Participants will attend for examination monthly for two years. They will then revert to
standard NHS care, but with two further study visits - one at the end of year 3 and one at
the end of year 4. These two late safety visits are to exclude delayed radiation damage. At
the 24 monthly visits participants will have their vision tested on an eye chart, and a laser
scan (OCT) of their macula. If the vision drops or the OCT shows disease activity, then they
will receive an injection of ranibizumab. Participants will have imaging of the blood vessels
in the macula (angiography) at baseline and yearly thereafter for 4 years. The images will be
interpreted by an independent, specialist reading centre to quantify the effect of treatment,
to study the interaction of radiation and wet AMD, to look for subtle radiation damage, and
to subclassify disease to determine who responds best to SRT.

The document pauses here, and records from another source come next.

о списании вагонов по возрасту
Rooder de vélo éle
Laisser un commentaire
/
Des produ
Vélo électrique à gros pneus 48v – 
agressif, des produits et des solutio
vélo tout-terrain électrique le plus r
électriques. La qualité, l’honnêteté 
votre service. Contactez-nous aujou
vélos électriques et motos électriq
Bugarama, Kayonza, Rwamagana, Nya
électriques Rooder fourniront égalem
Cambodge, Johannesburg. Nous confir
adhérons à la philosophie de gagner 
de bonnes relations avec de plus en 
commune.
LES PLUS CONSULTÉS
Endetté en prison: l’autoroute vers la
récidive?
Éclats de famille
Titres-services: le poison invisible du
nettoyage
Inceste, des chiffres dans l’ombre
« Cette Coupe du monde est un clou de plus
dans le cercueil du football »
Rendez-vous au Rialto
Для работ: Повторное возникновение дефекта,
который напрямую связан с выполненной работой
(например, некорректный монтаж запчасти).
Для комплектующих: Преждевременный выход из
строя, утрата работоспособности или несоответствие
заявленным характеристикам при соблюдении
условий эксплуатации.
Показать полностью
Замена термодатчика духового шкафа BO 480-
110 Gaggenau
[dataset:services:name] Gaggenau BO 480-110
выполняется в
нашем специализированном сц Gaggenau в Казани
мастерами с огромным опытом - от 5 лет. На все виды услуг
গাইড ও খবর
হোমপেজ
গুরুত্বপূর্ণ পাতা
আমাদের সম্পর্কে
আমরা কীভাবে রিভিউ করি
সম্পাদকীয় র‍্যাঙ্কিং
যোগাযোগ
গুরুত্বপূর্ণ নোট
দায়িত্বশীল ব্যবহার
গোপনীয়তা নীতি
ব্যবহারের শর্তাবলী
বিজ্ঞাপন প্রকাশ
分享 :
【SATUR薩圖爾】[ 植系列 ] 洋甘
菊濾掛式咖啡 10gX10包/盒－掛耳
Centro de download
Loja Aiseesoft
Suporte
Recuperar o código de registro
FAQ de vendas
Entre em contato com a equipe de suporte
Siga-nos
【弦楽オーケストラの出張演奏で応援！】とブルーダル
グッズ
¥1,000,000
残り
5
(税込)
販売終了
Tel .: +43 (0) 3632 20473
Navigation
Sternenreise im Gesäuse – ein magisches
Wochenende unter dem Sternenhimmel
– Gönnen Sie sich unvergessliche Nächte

We predict that SRT will produce a similar, or possibly better vision than ranibizumab alone,
but with fewer injections. With 411 participants we will have 90% certainty that our results
are valid.
Participants will provide feedback using established questionnaires about how acceptable they
found SRT, their visual function, and their overall quality of life. Experienced health
economists will then look at the cost of treatment in relation to any improvement in quality
of life, to see if SRT is cost-effective.
The main outcomes we will monitor are the number of eye injections and visual function on an
eye chart, but several other observations will be made. In particular, we will monitor the
safety of treatment, any collateral damage caused by radiation, and the interactions between
radiation and diseased eye tissue.
If proven to be effective, SRT has the potential to save the NHS money, but more importantly,
it may reduce the burden of care faced by more than 250,000 people with wet AMD.